The achievement later helped gain him a spot in the Health and Human Services Department under President Bush, who called Mr. Jindal on Sunday to congratulate him.
No matter who wins in November, the decades-old hold of white men on the governor's office will be broken.
"It moves past all the traditional concepts of what Louisiana looks like," Lieutenant Governor Blanco said from her home in Lafayette Parish.
Mr. Jindal led the field by appealing to conservative rural whites as well as urban moderates impressed by his résumé, political experts said. But he gained almost no black votes in a state where they make up 30 percent of the electorate, and he faces a tough runoff, said Bernie Pinsonat of Southern Media and Opinion Research, a Baton Rouge polling firm. Mr. Pinsonat said Mr. Jindal would need at least 65 percent of the white vote to win.
You aren't swallowing Bernie Pinsonant's line, are you? Apparently Bobby Jindal won several black precincts Saturday. Won. And got strong minorities (no pun intended) in many others. He finished 4th among black voters, behind Blanco in 3rd.
My prediction: Blanco ain't gonna have the black vote she'll need to become governor, and Jindal will get more black votes than any Republican in modern, at least, history. If she wins, it'll be by hogging the middle and freezing out Jindal on the Right.

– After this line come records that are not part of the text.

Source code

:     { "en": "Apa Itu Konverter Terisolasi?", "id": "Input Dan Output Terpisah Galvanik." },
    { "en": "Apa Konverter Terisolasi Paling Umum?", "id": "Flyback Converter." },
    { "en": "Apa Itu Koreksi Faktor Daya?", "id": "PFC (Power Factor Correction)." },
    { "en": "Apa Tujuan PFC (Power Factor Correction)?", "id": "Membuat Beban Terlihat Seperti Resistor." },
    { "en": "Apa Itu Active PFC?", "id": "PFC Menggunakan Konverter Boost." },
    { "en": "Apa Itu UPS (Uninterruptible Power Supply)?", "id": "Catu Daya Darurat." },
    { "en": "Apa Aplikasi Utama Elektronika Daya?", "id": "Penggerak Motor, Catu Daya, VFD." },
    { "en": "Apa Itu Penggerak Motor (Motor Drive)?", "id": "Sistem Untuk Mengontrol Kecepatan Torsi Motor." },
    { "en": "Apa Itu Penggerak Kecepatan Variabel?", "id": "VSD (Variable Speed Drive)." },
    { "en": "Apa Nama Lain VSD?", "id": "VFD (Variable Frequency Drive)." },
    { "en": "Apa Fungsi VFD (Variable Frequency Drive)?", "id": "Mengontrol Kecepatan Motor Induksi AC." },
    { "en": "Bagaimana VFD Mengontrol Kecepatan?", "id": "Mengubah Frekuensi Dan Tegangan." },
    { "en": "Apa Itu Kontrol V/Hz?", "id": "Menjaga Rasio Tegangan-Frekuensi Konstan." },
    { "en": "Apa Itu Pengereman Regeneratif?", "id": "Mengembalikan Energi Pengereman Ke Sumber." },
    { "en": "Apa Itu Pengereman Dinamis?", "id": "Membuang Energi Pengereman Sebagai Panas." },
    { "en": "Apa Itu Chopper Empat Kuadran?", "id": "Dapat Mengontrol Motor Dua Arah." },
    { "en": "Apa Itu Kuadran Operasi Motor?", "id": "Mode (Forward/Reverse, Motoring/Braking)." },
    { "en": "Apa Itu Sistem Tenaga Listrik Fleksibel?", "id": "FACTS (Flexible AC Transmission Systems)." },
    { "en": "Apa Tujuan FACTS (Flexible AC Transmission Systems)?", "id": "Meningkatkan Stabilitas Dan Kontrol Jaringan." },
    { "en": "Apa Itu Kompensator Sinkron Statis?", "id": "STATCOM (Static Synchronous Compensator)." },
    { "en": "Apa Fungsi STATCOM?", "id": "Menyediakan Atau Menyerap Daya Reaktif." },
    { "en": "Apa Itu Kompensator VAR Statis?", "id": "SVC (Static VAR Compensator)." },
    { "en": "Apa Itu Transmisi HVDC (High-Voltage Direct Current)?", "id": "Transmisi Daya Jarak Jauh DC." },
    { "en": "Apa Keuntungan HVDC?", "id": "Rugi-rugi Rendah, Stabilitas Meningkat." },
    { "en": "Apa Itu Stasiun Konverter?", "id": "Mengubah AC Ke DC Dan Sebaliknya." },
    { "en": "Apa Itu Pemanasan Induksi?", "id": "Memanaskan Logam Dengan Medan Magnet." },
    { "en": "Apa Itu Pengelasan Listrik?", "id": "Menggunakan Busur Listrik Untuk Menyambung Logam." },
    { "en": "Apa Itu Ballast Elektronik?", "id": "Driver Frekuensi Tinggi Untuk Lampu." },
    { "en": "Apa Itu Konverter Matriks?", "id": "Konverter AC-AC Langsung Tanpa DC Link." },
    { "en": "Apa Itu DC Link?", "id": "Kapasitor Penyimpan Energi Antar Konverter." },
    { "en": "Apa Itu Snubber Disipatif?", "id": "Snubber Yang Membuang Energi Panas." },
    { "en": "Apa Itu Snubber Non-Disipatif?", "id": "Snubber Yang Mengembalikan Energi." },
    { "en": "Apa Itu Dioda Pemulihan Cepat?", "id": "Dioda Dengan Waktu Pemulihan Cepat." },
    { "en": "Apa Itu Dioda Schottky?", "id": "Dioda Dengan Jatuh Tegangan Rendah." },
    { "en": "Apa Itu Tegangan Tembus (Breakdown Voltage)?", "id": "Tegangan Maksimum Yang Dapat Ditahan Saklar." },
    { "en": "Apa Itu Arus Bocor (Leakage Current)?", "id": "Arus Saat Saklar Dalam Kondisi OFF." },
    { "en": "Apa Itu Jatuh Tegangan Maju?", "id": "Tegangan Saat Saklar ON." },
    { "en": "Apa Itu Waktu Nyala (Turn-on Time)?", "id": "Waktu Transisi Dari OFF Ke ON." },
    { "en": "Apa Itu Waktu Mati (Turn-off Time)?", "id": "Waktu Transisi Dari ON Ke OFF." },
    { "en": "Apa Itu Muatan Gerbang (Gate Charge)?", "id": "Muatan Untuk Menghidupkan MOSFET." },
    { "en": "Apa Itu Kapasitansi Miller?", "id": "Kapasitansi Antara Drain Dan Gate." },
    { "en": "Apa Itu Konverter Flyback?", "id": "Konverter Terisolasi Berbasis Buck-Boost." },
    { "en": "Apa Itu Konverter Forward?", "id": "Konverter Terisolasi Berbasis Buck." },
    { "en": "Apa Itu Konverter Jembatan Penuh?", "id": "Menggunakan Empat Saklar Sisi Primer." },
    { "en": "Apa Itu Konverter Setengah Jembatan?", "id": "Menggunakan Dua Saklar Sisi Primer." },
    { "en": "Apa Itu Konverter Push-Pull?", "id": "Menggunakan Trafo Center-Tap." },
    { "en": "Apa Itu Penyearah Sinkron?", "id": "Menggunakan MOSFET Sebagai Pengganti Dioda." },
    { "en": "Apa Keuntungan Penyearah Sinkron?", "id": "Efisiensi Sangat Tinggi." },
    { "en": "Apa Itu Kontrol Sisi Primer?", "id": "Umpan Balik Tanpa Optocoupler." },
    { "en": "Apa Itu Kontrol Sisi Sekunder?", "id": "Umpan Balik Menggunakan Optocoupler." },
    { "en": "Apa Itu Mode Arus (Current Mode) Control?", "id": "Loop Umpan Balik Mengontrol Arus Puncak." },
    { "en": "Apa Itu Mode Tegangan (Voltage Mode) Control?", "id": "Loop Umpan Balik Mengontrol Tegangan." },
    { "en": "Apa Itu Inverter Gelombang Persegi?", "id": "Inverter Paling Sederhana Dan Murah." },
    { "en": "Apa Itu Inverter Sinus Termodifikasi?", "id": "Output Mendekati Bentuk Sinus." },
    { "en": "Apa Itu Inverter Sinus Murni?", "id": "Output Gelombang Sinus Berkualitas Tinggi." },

Oh, sure, Cleo & Co. will exact a blood price, but they can only do so much if people don't really care to go out and vote, and blacks don't see Jindal as a threat or Blanco as a boon.
Ieyoub and Leach had these folks on board in the primary, and they couldn't even break 16%. Hell, even giving Blanco EVERY black vote Ieyoub and Leach got -- a dubious assumption -- that only gets her to, what, 40%?
Race aside, New Orleans determines the statewide Louisiana races. And New Orleans voters, both the living and the dead, will INVARIABLY and WITHOUT EXCEPTION, pull the lever next to the D.
Jindal is a good man and would make a good governor. But the only way he will be elected governor is if the New Orleans voters stay home, and north Louisiana has a record turnout.
Ditto.
My prediction: a deal with Blanco will be cut.
Ditto.
From now until election day, the message from the pulpits in black churches across Louisiana will be to vote for Blanco, because Jindal is an evil Republican who wants to revive slavery.